Here goes nothing, here goes everything
Gotta reach for something or you'll fall for anything”



Sometimes my posts are about Disney, sometimes they are about faith, sometimes they’re like diary entries, and some, for example this one, are based on songs. The song Here Goes by Bebo Norman has been my theme song lately.

Today at work I was playing with a “Magic UNC Ball” it’s very similar to a Magic 8 ball and was wondering what it would be like to live my life by a Magic ball.
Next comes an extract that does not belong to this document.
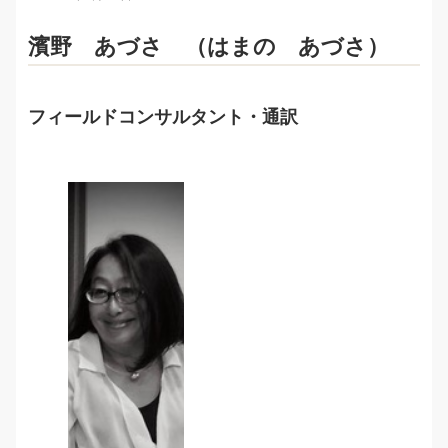
濱野 あづさ （はまの あづさ）
フィールドコンサルタント・通訳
I thought about trying it out for a few days... you know shaking the ball before making any decision and doing what it says.  Living a life by 100% chance via a Magic 8 ball is irrational and would probably turn disastrous.

Me: “Should I go to work today?”...ball: “my reply is no”—outcome: lose my job.
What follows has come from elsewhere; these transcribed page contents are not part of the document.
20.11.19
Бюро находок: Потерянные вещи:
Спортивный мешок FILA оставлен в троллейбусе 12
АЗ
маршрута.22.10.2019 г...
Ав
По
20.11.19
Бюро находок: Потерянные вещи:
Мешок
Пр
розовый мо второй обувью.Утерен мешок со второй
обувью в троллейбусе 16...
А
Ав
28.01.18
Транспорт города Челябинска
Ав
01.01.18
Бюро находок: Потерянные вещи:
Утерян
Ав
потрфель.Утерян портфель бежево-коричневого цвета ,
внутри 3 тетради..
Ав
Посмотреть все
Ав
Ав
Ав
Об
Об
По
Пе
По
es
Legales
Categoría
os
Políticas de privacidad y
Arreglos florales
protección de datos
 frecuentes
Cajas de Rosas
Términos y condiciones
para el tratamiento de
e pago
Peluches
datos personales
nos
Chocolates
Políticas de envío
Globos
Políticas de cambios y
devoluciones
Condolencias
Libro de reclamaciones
Me: “Is it acceptable to not shower today?”...ball: “yes, definitely”---outcome: I’ll smell bad.

Me: “Is it okay to act irrationally?” Ball: “Cannot predict now”---outcome: that doesn’t tell me anything *shake again for better answer*

I forgot where I was going with this...or maybe I’m not sure where I’m going with this...

We’re supposed to use our brains to make logical decisions to avoid making stupid ones, but isn’t it okay to be irrational at times? I feel like if everyone acted rationally all of the time this would be a boring world. We need to take chances...step out of the comfort zone. However, we shouldn’t live our lives completely on chance like a magic 8 ball but instead take calculated risks. Risks were willing to accept the outcome no matter what happens..good or bad, easy or difficult. Sometimes I wish I could see my life the way God does...then I’d be more certain about the future and more certain about the decisions I’m making now. But I can’t, so I have to take chances..take risks...calculated risks. Most times rational decisions are the best ones however on occasion irrational ones turn out to be okay too...If we don’t take a chance we might miss what we’re looking for...

Here goes nothing...

1 comments:

Joshua said...

I'm not sure rational vs. irrational is the best way to decide whether a choice is good or bad. What about wise vs. unwise, or loving vs. selfish? Should we make decisions with an eye on the immediate consequences, or on what God says pleases him? (For a marvelous real-life example, see the section of The Hiding Place where Corrie's sister tells the truth to the soldiers.)

There's also the issue of failure. The people who risk failure over and over tend to be the ones who end up succeeding, while those who avoid all risks never do. One question I've asked myself when making big decisions is whether, in 40 years, I will regret trying and failing more than not trying at all. If I get to the point of asking that, the answer, of course, is no.